Consigne de travail 1 >> Citez mot pour mot le passage de l'extrait sur la garantie du véhicule compris entre "La société Costa Bell" et "formalisant la transaction.", ces deux passages inclus.

Extrait fourni >>
------------------------------------------------------------

La société Costa Bell n'a pour sa part pas manqué à l'obligation de diligence pesant sur l'acheteur, dès lors que faisant l'acquisition d'un véhicule révisé par le concessionnaire de la marque elle n'avait pas à faire procéder à des investigations plus approfondies.
2) La clause d'exclusion de garantie
La compagnie AGF et Maître Coquet, ès qualités, ne peuvent opposer à Maître Capel ès qualités, la clause "de vente en l'état sans garantie", figurant sur la facture de vente du 16 octobre 2000, qui constitue le seul document contractuel formalisant la transaction.
A aucun moment, en effet, avant la conclusion de la vente, ou lors de la livraison, la société Costa-Bell n'a approuvé cette clause, l'âge, le kilométrage et le prix d'achat du véhicule ne pouvant faire présumer de son acception implicite.
En toute hypothèse, comme le tribunal, la cour estime que la société Servi-Alpes ne pouvait pas valablement exclure sa garantie, alors que la vente n'est pas intervenue entre professionnels de même spécialité. L'activité de loueur de véhicules de chantier de toutes marques, exercée par la société Costa-Bell, qui confiait à ses locataires l'entretien des véhicules ainsi qu'il résulte du contrat de location conclu avec Monsieur Goidin, n'avait pas, en effet, le même objet que celui du concessionnaire de la marque Volvo qui pratiquait l'achat pour revendre et qui effectuait des travaux de réparation. Les deux activités n'exigeaient donc pas des compétences techniques comparables.
Ne pouvant exciper d'une clause d'exclusion inopposable à l'acheteur, et de surcroît non valablement stipulée par un vendeur professionnel, sur lequel pèse une présomption irréfragable de connaissance des vices, les appelants ne peuvent donc prétendre échapper à l'action en garantie formée par l'acheteur.

------------------------------------------------------------

Consigne de travail 2 >> Dans les entrées de données, reprenez les lignes situées entre celle qui contient "futuro universitario." et celle qui contient "Nyaman, Estetik &", toutes deux incluses, en remplaçant "Medan" par "Surabaya" et en laissant tout le reste identique. Ne reproduisez pas les images dans la réponse.

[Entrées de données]
------------------------------------------------------------

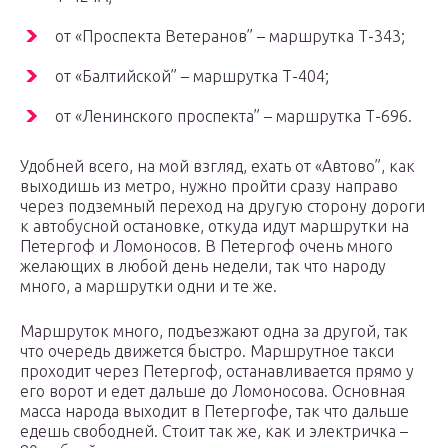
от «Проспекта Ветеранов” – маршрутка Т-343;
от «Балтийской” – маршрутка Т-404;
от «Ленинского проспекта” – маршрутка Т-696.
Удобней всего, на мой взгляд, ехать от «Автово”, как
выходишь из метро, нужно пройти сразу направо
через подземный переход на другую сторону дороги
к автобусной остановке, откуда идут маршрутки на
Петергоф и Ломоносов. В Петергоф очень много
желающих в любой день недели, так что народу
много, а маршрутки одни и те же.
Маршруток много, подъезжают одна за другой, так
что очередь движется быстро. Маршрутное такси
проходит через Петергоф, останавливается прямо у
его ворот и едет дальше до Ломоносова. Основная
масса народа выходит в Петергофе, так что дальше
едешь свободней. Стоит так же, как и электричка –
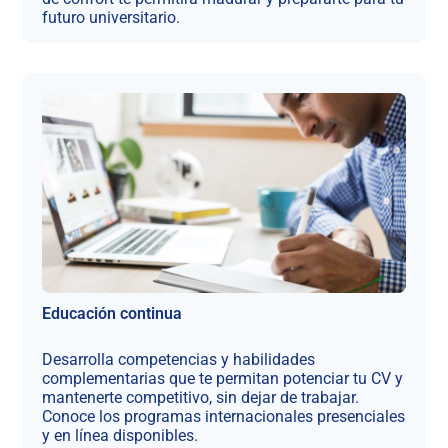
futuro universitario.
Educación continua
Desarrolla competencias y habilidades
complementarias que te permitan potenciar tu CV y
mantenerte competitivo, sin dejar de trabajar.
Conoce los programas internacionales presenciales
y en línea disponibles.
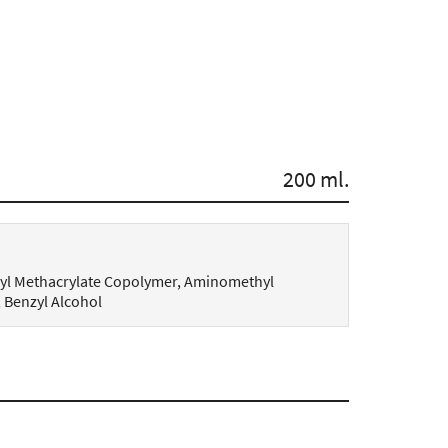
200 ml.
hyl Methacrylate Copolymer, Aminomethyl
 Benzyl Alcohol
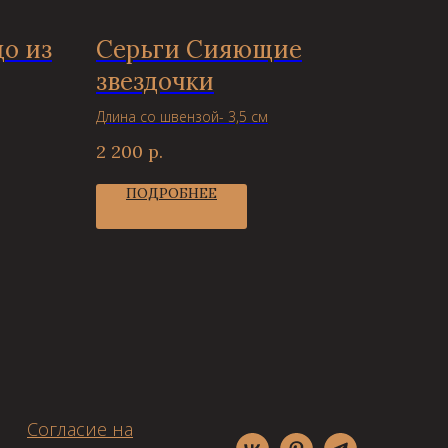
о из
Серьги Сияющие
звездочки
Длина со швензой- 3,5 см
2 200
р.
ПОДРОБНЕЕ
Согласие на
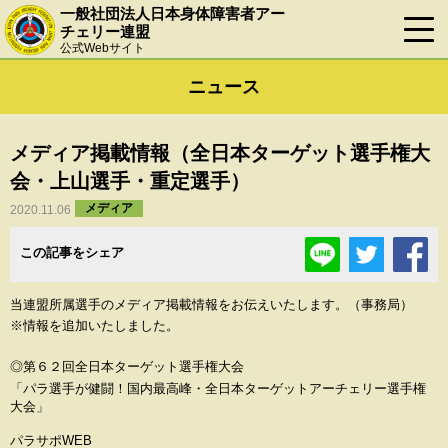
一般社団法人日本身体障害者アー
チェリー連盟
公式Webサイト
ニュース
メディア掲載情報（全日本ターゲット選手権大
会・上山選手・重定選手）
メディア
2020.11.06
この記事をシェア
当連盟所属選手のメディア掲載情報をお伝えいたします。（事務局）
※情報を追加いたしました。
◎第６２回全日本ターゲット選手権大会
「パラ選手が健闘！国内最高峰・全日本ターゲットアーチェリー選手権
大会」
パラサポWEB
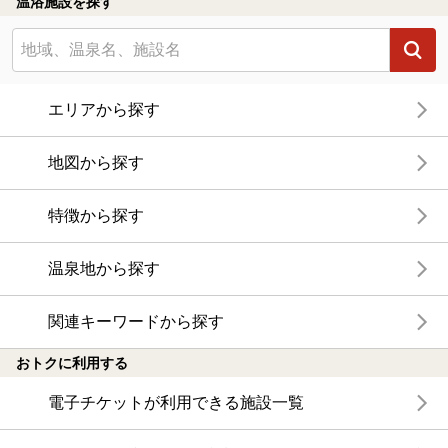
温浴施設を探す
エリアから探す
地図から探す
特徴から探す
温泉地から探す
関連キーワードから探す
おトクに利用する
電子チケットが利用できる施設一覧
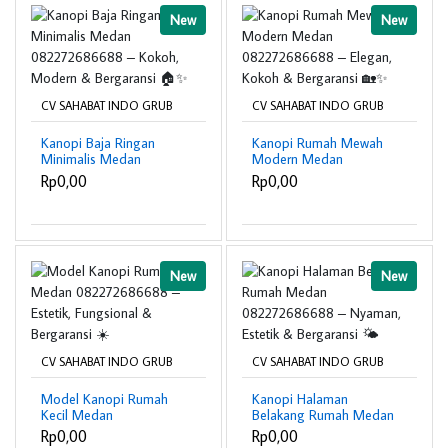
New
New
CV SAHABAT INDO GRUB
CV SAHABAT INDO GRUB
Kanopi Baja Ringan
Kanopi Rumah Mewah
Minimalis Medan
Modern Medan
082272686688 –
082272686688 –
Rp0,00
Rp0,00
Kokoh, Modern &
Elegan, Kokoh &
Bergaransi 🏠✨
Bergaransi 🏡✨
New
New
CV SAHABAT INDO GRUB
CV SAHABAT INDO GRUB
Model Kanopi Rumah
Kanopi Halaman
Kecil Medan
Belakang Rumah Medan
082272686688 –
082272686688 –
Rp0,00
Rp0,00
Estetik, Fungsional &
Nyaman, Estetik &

------------------------------------------------------------

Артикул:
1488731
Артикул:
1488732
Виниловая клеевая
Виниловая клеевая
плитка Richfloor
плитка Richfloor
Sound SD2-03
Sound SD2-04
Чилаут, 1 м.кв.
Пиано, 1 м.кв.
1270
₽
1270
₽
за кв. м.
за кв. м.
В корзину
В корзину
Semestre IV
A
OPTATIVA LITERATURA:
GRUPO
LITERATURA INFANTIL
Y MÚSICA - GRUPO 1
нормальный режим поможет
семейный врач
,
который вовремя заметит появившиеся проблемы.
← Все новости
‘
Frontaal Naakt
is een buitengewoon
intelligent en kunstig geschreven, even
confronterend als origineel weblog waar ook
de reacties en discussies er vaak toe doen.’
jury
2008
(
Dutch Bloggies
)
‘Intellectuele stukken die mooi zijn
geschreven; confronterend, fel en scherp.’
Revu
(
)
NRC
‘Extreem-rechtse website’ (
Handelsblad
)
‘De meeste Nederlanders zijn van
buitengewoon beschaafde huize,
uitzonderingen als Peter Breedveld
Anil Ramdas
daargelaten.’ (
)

------------------------------------------------------------

Zone de réponse 1 >>
La société Costa Bell n'a pour sa part pas manqué à l'obligation de diligence pesant sur l'acheteur, dès lors que faisant l'acquisition d'un véhicule révisé par le concessionnaire de la marque elle n'avait pas à faire procéder à des investigations plus approfondies.
2) La clause d'exclusion de garantie
La compagnie AGF et Maître Coquet, ès qualités, ne peuvent opposer à Maître Capel ès qualités, la clause "de vente en l'état sans garantie", figurant sur la facture de vente du 16 octobre 2000, qui constitue le seul document contractuel formalisant la transaction.

Zone de réponse 2 >>
futuro universitario.
Educación continua
Desarrolla competencias y habilidades
complementarias que te permitan potenciar tu CV y
mantenerte competitivo, sin dejar de trabajar.
Conoce los programas internacionales presenciales
y en línea disponibles.
200 ml.
hyl Methacrylate Copolymer, Aminomethyl
 Benzyl Alcohol
о из
Серьги Сияющие
звездочки
Длина со швензой- 3,5 см
2 200
р.
ПОДРОБНЕЕ
Согласие на
一般社団法人日本身体障害者アー
チェリー連盟
公式Webサイト
ニュース
メディア掲載情報（全日本ターゲット選手権大
会・上山選手・重定選手）
メディア
2020.11.06
この記事をシェア
当連盟所属選手のメディア掲載情報をお伝えいたします。（事務局）
※情報を追加いたしました。
◎第６２回全日本ターゲット選手権大会
「パラ選手が健闘！国内最高峰・全日本ターゲットアーチェリー選手権
大会」
パラサポWEB
温浴施設を探す
エリアから探す
地図から探す
特徴から探す
温泉地から探す
関連キーワードから探す
おトクに利用する
電子チケットが利用できる施設一覧
New
New
CV SAHABAT INDO GRUB
CV SAHABAT INDO GRUB
Kanopi Baja Ringan
Kanopi Rumah Mewah
Minimalis Surabaya
Modern Surabaya
082272686688 –
082272686688 –
Rp0,00
Rp0,00
Kokoh, Modern &
Elegan, Kokoh &
Bergaransi 🏠✨
Bergaransi 🏡✨
New
New
CV SAHABAT INDO GRUB
CV SAHABAT INDO GRUB
Model Kanopi Rumah
Kanopi Halaman
Kecil Surabaya
Belakang Rumah Surabaya
082272686688 –
082272686688 –
Rp0,00
Rp0,00
Estetik, Fungsional &
Nyaman, Estetik &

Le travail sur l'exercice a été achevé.